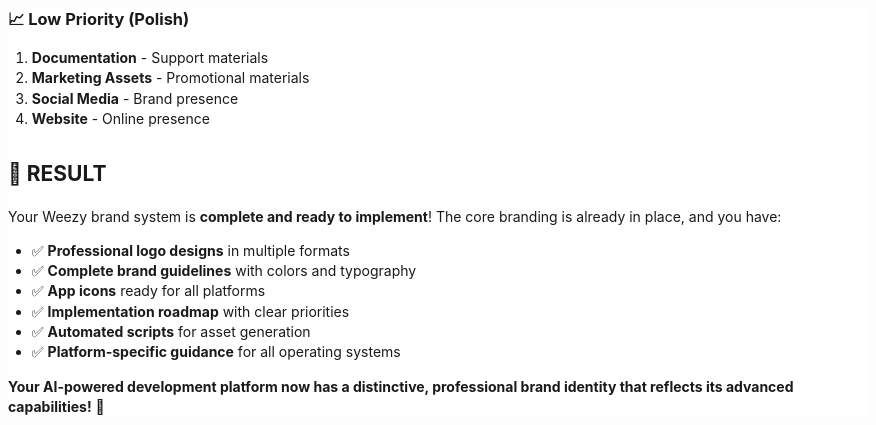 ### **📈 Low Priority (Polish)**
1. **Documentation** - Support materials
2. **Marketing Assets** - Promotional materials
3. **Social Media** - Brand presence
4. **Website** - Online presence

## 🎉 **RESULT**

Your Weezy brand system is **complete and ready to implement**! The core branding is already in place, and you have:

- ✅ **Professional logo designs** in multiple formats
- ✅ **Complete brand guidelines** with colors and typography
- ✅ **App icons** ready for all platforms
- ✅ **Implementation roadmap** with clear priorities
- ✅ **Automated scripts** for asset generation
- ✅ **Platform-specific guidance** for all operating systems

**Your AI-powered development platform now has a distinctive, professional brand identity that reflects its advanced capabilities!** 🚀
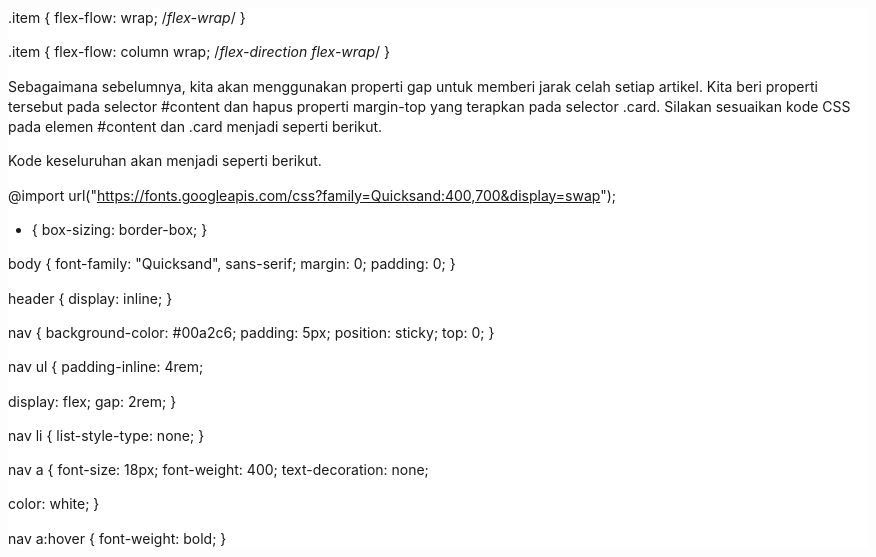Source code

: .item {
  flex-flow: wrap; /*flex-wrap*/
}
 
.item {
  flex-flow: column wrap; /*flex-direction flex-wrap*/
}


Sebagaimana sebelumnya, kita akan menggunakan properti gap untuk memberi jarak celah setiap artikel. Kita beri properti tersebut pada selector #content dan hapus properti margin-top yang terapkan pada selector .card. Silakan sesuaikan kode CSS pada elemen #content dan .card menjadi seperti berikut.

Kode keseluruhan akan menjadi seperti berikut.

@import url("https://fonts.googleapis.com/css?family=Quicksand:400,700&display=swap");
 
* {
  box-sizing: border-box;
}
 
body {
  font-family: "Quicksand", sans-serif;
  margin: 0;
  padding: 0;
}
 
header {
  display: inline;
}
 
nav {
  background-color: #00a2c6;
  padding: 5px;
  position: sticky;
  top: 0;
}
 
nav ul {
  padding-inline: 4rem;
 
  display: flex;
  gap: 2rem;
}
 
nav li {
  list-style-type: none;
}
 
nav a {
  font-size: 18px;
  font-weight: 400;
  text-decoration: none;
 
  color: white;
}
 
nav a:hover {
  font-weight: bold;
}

_REQUIREMENT:_ Go through the lines above and copy any that contain "flow".

_OUTPUT FOR THIS TASK:_
  flex-flow: wrap; /*flex-wrap*/
  flex-flow: column wrap; /*flex-direction flex-wrap*/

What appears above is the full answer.